I am trying to detect a nuclear protein from Sacc. cerevisiae by a
western-blot.
I used a glass-bead + vortex method to disrupt the cells in the
following buffer:
(glass bead disruption buffer)
20 mM Tris-Cl, pH 7.9
10 mM MgCl2
1 mM EDTA
5%(v/v) Glycerol
1 mM DTT
0.3 M ammonium sulfate
no protease inhibitors
After disruption (checked by microscope) I spinned down the debris,
and used the supernatant for SDS-PAGE and blotting.
No signal was recieved from this extraction.
But when i treated the debris from above with urea buffer (8 M urea, 100
mM Na2HPO4, 10 mM Tris-Cl, pH 8), centrifuged, an used this supernatant
for western-blotting i got a weak signal.
Questions:
Why is my target protein not in the first supernatant?

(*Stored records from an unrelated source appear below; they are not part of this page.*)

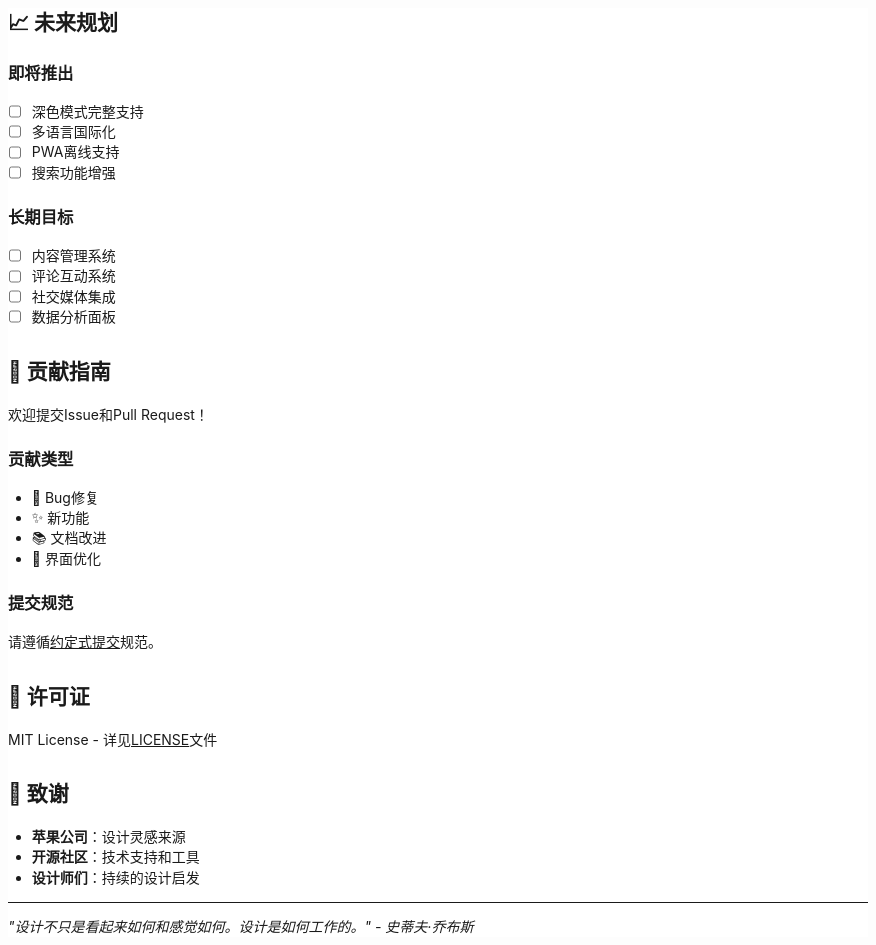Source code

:## 📈 未来规划

### 即将推出
- [ ] 深色模式完整支持
- [ ] 多语言国际化
- [ ] PWA离线支持
- [ ] 搜索功能增强

### 长期目标
- [ ] 内容管理系统
- [ ] 评论互动系统
- [ ] 社交媒体集成
- [ ] 数据分析面板

## 🤝 贡献指南

欢迎提交Issue和Pull Request！

### 贡献类型
- 🐛 Bug修复
- ✨ 新功能
- 📚 文档改进
- 🎨 界面优化

### 提交规范
请遵循[约定式提交](https://www.conventionalcommits.org/)规范。

## 📄 许可证

MIT License - 详见[LICENSE](LICENSE)文件

## 🙏 致谢

- **苹果公司**：设计灵感来源
- **开源社区**：技术支持和工具
- **设计师们**：持续的设计启发

---

*"设计不只是看起来如何和感觉如何。设计是如何工作的。" - 史蒂夫·乔布斯*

Is the nucleus from yeast cells destroyed by the glass-bead + vortex
method? (my target protein is in the nucleus)
My target protein is a DNA-binding protein, is it stripped off from DNA
by the glass-bead disruption buffer mentioned above?
If not, what buffer would be suitable?
Do you know a better method for small-scale protein extraction from
yeast (especially for a DNA-binding protein)?